"Kramer, a poet and scholar specializing in the translation of Yiddish literature, has been collecting and translating poetry written by victims and survivors of the Holocaust for 50 years, determined to preserve this indelible evidence of their courage and grief. The poignant works collected here include poems by Europeans and Russians who attained recognition as published writers, as well as poems and songs by people who never intended to become poets but who were driven to express the unbearable emotions aroused by the horrors of the Nazi era. Kramer has translated and preserved poems written under nightmarish circumstances in Jewish ghettos, way stations, death camps, and forests, poems full, not of fear and loathing, but of shock, of course, and sorrow and also deep spirituality, love, and forgiveness. Most are not works of art but the prayers of martyrs and the elegies of mourners, and as such, they glow with all that is good and strong in the human heart."—Booklist
The Last Lullaby is the culmination of Araon Kramer’s fifty-year devotion to translating the poetry of the Holocaust. The full horror of the genocide and the sublime of those who resisted are given voice on these pages.
Placing each group in its historic and literary context with comprehensive introductory essays, Professor Kramer presents works mostly unavailable in English—until now. For the very first time, readers can become familiar with poets who experienced the horrors of the ghettos and the death camps and survived: Soviet poets; American poets who were forever transformed by the Holocaust. Kramer also introduces the 1944 Terezin opera Der Kaiser von Atlantis.

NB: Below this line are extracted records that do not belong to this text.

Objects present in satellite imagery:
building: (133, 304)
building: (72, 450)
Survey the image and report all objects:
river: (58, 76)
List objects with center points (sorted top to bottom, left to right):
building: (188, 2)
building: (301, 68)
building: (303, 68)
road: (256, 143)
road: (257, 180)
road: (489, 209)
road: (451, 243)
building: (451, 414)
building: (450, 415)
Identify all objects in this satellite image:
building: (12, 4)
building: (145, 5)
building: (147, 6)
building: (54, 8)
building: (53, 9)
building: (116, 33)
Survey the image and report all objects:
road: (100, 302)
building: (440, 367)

The Last Lullaby is a testament to the richness of a half-annihilated language that, in the pain of its survivors, was made more beautiful than ever before. Unlike most other translators, Kramer insists on maintaining the music of the original Yiddish, the often “folkish” cadence and rhyme that, he believes, are a precious part of these poems’ legacy.
About the Author
Araon Kramer was a leading resistance poet throughout the McCarthy era, with such texts for music as Denmark Vesey and such volumes as Roll the Forbidden Drums! Professor of English at Dowling College since 1961, and founding coeditor of West Hills Review: A Whitman Journal, he produced such scholarly works as The Prophetic Tradition in American Poetry (1962) and Melville's Poetry: Toward the Enlarged Heart (1972).
In 1989, 370 of Dr. Kramer's translations from the work of 135 Yiddish poets appeared in a widely praised anthology, A Century of Yiddish Poetry, which he also edited. Professor Kramer has written his own books of poetry, including Indigo and Other Poems (1991).
Saul Lishinsky has exhibited his works extensively, including shows in Libon, New York, Denver, and Connecticut. he has also published collections of both his drawings and poems.